治療
胃MALTリンパ腫の多くはピロリ菌感染を併発しており、ピロリ菌陽性で病変が胃以外の臓器に広がっていない場合、すなわち限局期(Lugano病期分類)では、ピロリ菌の除菌治療が第1選択です。除菌治療では胃酸の分泌を抑えるプロトンポンプ阻害薬(PPI)またはカリウムイオン競合型アシッドブロッカー(P-CAB)と、アモキシシリン、クラリスロマイシンの2種類の抗菌薬を組み合わせて1週間内服投与する3剤併用療法が行われます。この一次除菌が不成功の場合はクラリスロマイシンをメトロニダゾールに替えた二次除菌を実施します。一次除菌の成功率は約70~90%であり、二次除菌の成功率は約80~100%です。除菌治療による奏功率は50~80%といわれています。除菌治療後3〜6か月ごとに上部内視鏡検査で病変を観察し、生検検査を行います。除菌治療後MALTリンパ腫が消失するまでの期間は2か月~数年と報告されています。

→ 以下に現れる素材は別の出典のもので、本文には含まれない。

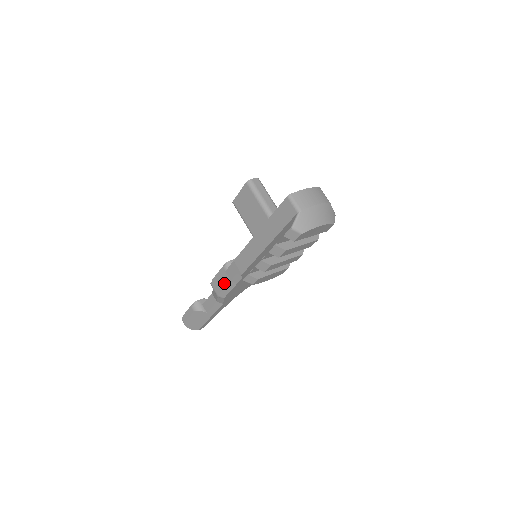
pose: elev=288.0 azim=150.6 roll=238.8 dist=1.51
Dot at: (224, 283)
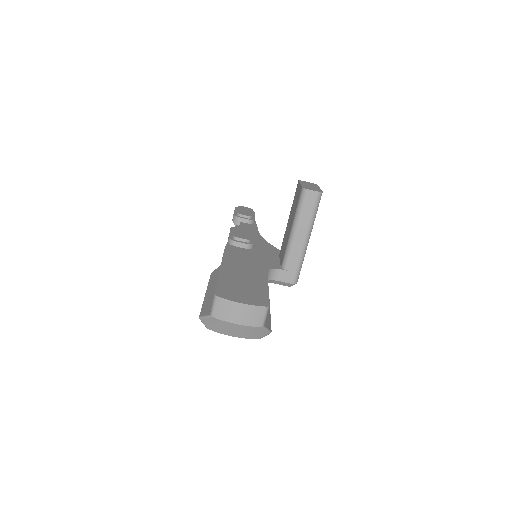
Dot at: occluded
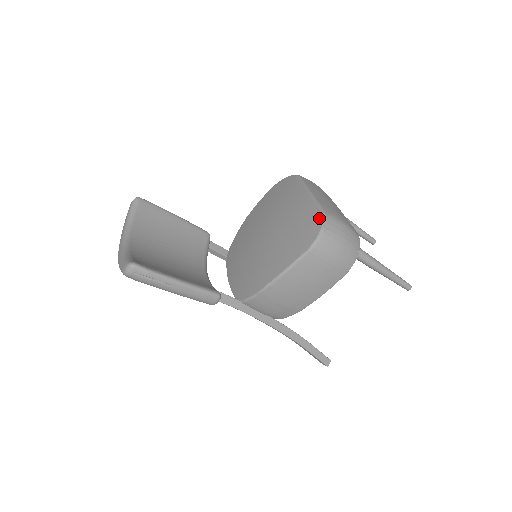
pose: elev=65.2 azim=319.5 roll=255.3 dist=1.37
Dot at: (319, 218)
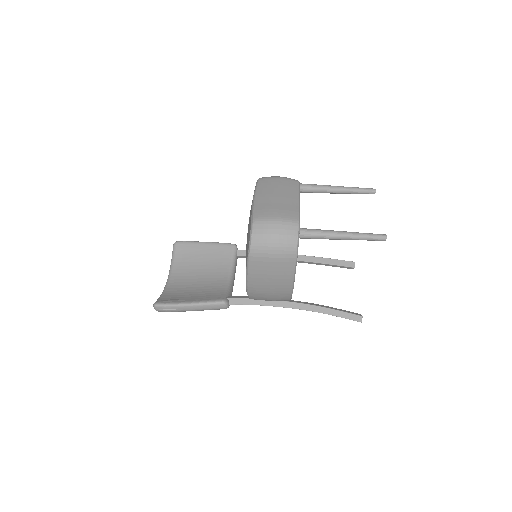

一方、除菌治療が無効の場合やピロリ菌が陰性の場合(胃MALTリンパ腫の10%はピロリ菌陰性)また除菌が成功したが腫瘍が縮小しない場合には、放射線治療(総放射線量25~40グレイ)や抗がん薬を使用する化学療法、分子標的薬のリツキシマブによる抗体療法などを組み合わせて治療を行います。
進行期(Lugano病期分類)の胃MALTリンパ腫ではリツキシマブ単独または化学療法との併用が行われます。なお、進行期でも症状がない場合や低腫瘍量である場合は、慎重な経過観察(watchful waiting policy)が適用されることがあります。
なお、過去には胃MALTリンパ腫に対して手術による切除が行われていたこともありましたが、現在ではほとんど行われません。